Témoignage d’Eloïse N. (ESIPE)

j’ai découvert une ambiance extraordinaire, des étudiants qui se serrent les coudes et avec qui, 3 ans après, je suis toujours proche

Après ma terminale S, je suis rentrée en maths sup PCSI à Baggio car cette prépa me permettait d’accéder à un niveau d’excellence malgré le fait que mes notes de terminale ne soient pas extraordinaires. Me voilà donc partie pour Lille, pleine d’appréhension, la tête remplie d’images provenant de reportages divers, de témoignages variés, qui décrivent la prépa comme une chose horrible psychologiquement, un univers où seul l’esprit de compétition fait loi. Et là, j’ai découvert une ambiance extraordinaire, des étudiants qui se serrent les coudes et avec qui, 3 ans après, je suis toujours proche, des professeurs toujours là pour nous aider, qui nous comprennent et qui font tout pour qu’on y arrive.

Malheureusement, j’ai eu du mal à suivre le rythme. J’ai malgré tout persévéré toute l’année avant de me réorienter …  Malgré la déception, je suis allée en DUT génie civil, afin de poursuivre mon cursus. Le génie civil parce que créer, concevoir, comprendre le monde qui m’entoure sont des choses qui me motivaient. Là, j’ai vu à quoi avaient servi mes cours de prépa ! Les moments, les torseurs, les matrices … tout prenait sens.
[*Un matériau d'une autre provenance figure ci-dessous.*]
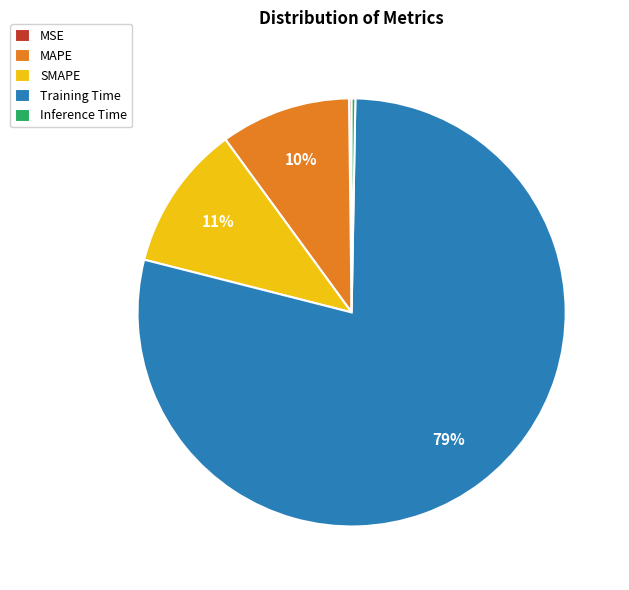

To the nearest percent, what is the average slice percentage?

20%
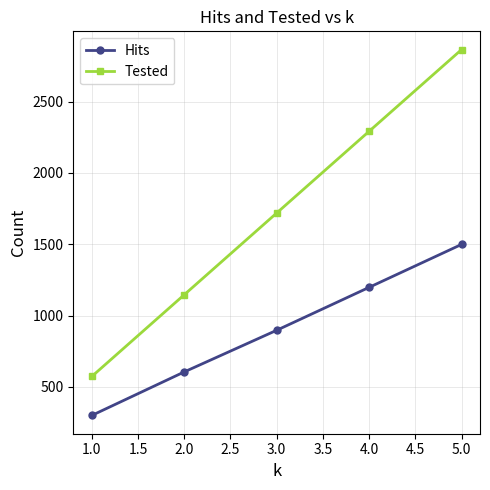

True or false: Tested and Hits intersect in this chart.

False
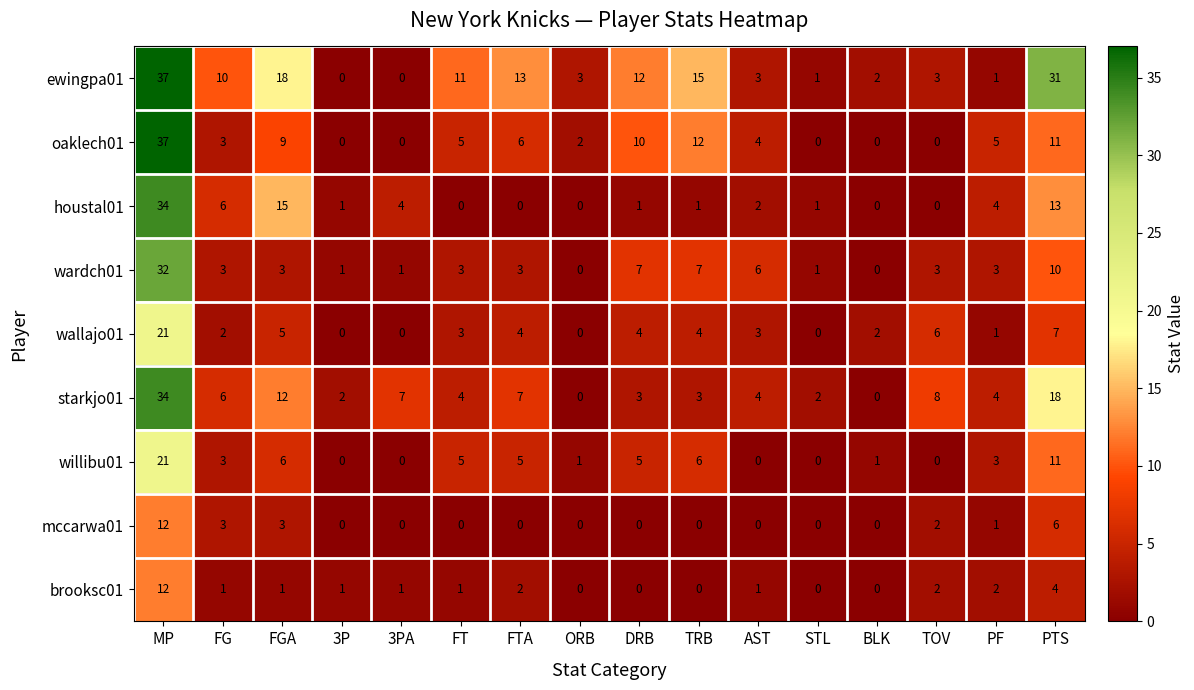

At which label does oaklech01 first exceed 5?

MP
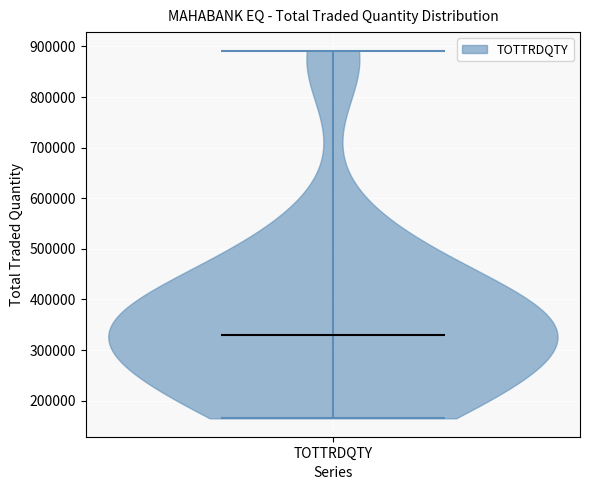

Read this violin plot against the y-axis: where its median line is, and the lowest and highest points the violin reaches. The values are not printed on the chart, so give them approximately, as read against the axis.

median line 330000, lowest point 170000, highest point 890000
Grâce à mes acquis en prépa PCSI, je suis arrivé en tête de promo en DUT. Or, les meilleurs étudiants de DUT peuvent ensuite entrer en école d’ingénieur. Il est clair que sans mon bagage de prépa, je n’aurais jamais autant accroché en cours, et le DUT ne m’aurait pas autant plu.

C’est assez drôle, ayant connu le milieu de la prépa, de pouvoir en reparler 3 ans après. Je suis en alternance, je fais des allers/retours entre mon école (l’ESIPE école supérieure d’ingénierie Paris Est Marne la Vallée) et mon entreprise. Je suis à la fois étudiante et employée d’Eiffage construction en tant qu’apprentie chargée d’affaire en étude de prix.

Même si votre prépa ne vous a pas emmené là où vous le vouliez, d’autres voies existent, mais ce qui est sûr, c’est que sans Baggio, je n’en serais pas là où je suis actuellement. Même une simple maths sup sur un CV, ça peut faire la différence, mais surtout, les amis, les souvenirs, les méthodes de travail … Tout est bon à prendre jusqu’au dernier jour.